**Task to complete**. Print exactly those lines that run from the beginning of the data to the line bearing "Identify the document", inclusive.

----- Extracted data

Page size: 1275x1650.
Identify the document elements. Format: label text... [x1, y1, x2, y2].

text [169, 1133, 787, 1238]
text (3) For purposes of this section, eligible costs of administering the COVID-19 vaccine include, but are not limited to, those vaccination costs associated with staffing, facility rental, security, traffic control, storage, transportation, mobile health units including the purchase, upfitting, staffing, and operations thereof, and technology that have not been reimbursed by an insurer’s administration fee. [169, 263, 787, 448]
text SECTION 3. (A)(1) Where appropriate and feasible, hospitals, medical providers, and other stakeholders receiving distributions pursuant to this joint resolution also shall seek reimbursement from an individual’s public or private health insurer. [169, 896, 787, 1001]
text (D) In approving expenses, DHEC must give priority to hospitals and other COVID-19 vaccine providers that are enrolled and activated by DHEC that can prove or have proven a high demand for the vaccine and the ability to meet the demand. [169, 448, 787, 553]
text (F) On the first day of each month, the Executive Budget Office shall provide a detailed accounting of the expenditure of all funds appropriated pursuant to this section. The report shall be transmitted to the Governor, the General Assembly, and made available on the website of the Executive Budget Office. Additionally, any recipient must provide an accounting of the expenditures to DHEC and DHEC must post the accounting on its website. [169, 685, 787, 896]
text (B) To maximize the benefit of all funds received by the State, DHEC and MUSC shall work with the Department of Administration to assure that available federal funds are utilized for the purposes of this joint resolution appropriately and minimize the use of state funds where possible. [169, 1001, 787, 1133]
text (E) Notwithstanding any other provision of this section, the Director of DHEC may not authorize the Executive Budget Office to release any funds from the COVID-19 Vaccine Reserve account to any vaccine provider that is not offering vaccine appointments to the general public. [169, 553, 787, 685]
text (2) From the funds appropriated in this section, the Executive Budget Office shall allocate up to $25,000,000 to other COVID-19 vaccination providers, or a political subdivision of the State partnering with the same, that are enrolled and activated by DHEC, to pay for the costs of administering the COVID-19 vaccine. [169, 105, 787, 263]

----------

**Finished task**.
Page size: 1275x1650.
Identify the document elements. Format: label text... [x1, y1, x2, y2].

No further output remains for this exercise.